One of Satan’s lies to many women today is that they cannot make any difference in their world. Many get stuck with issues of self-esteem, lack of education, inexperience, poverty, and absence of opportunity. However, as a woman carefully and wonderfully created by God, each of us is designed for a purpose. Each of us has been gifted with the privilege to be an influencer. What then must we do to see ourselves the way God does?
First, we must embrace our womanhood. At the end of the creation narrative in Genesis chapter one, we read that “God saw everything that he had made, and behold, it was very good” (verse 31a, ESV). The psalmist sang, “I praise you, for I am fearfully and wonderfully made. Wonderful are your works; my soul knows it very well” (Psalm 139:14, ESV). If God sees us as a wonderful creation, then there is no reason why we should not see ourselves as such!
Second, we should engage those within our sphere of influence. Start small, but dig deep. Some women were called to be on a huge stage and impact crowds. But I am certain that before God placed them there, He led them to take small steps first. To start influencing others, it’s helpful to ask these questions:
- Who are the people in my immediate surroundings? Is it my spouse and children? My parents and siblings? My boss? My employees? My churchmates or gym buddies? My high school college friends?

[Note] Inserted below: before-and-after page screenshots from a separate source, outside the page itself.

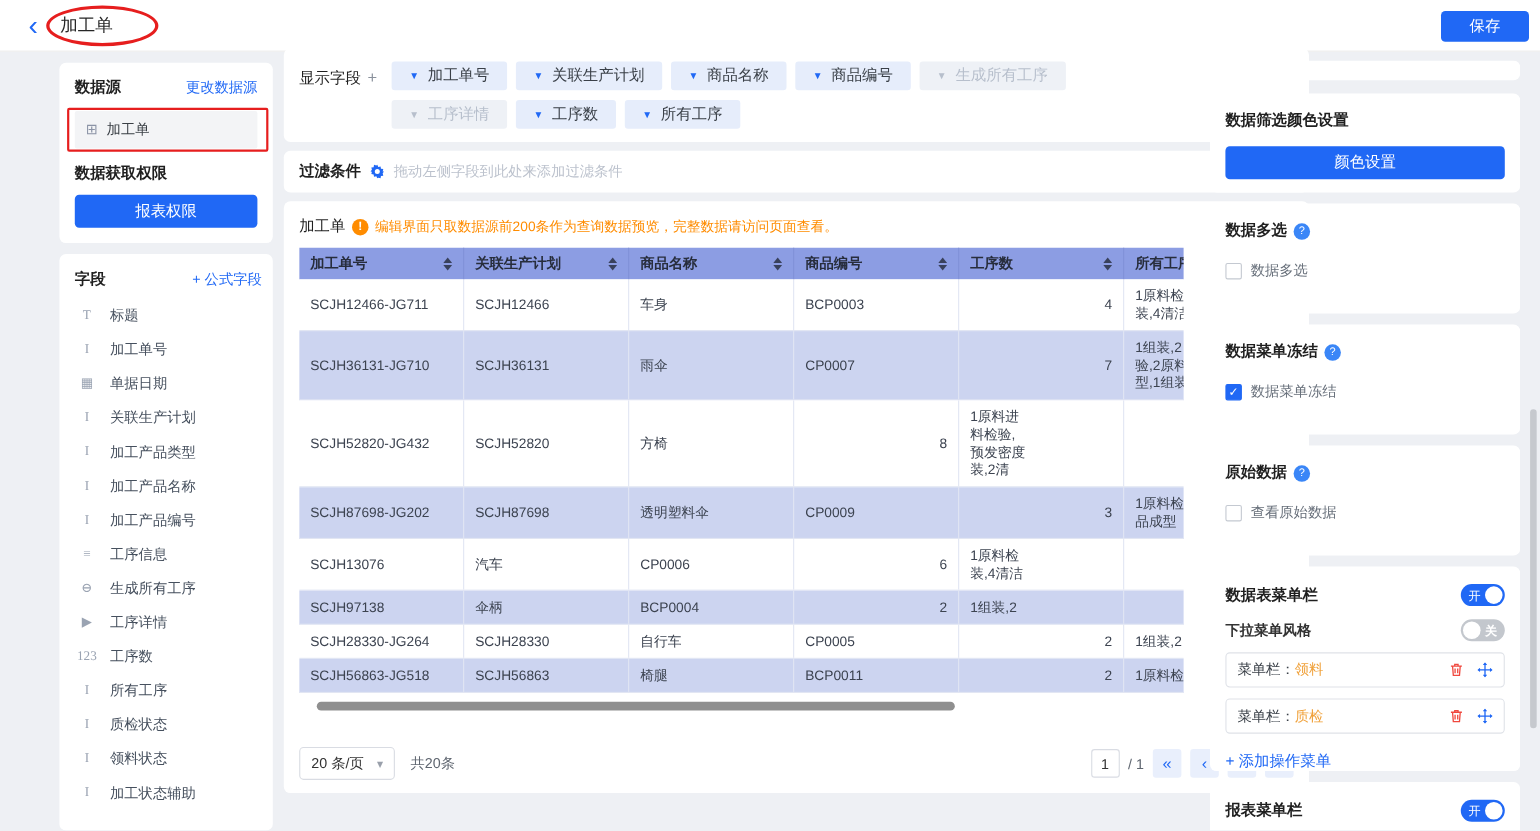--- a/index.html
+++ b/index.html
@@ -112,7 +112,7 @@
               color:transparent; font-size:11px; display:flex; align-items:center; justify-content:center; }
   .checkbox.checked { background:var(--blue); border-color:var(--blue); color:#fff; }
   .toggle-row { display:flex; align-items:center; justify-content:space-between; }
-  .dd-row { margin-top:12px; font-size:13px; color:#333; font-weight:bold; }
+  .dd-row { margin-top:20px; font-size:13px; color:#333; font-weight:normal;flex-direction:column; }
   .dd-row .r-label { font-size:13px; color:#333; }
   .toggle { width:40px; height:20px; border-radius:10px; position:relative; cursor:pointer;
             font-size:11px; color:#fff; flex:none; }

- What can I intentionally do to bring godly influence into their lives? Will choosing to have a happy disposition at home be a good start? Will a weekly visit or a phone call to my elderly parents bring them joy? Will an appreciation card without any occasion rekindle friendships made dormant by time and distance?
Whatever it may be, we need to be intentional in relating with the people around us.
Third, we have to allow God to enlarge our territory as He leads and enables. We should not shy away when God opens doors towards bigger ministry, business, work, or serving opportunities. If God is the one calling us to a task, He will certainly empower us to accomplish it. As He enlarges our territory we should be mindful that He intends to bring people our way to influence for His glory.
Fourth, we must enroll in a mentoring relationship. Believers are not meant to be lone rangers. We are meant to be a caravan in the journey of life. We need to pray for mature women who can be our co-sojourners. We need to intentionally seek out ladies who are willing to pass on their legacy of faith to us. When we have found these women, we should make sure we hold ourselves accountable to them and bless them by living out our God-given purpose and passion.
Fifth, we have to enlist mentees. As Christians we are a conduit of blessing, not a reservoir. As we are being mentored, we should pray and ask God to allow younger women to cross our paths whom we can influence towards godliness. I say “cross our paths” because some women may not necessarily linger and may just be passing by for a season. This means we must not be too attached to the ladies as we mentor them. Rather, we should aim to be a signpost pointing them to Christ in their life’s pilgrimage, not a waiting shed.
Becoming an influencer is a gift God gave to every woman. The encouragement is to live out our divine design as females. The challenge is to bring glory to God in pursuing our purpose and passion as women. The blessing is that God himself, our designer and maker, is also our strength and enabler.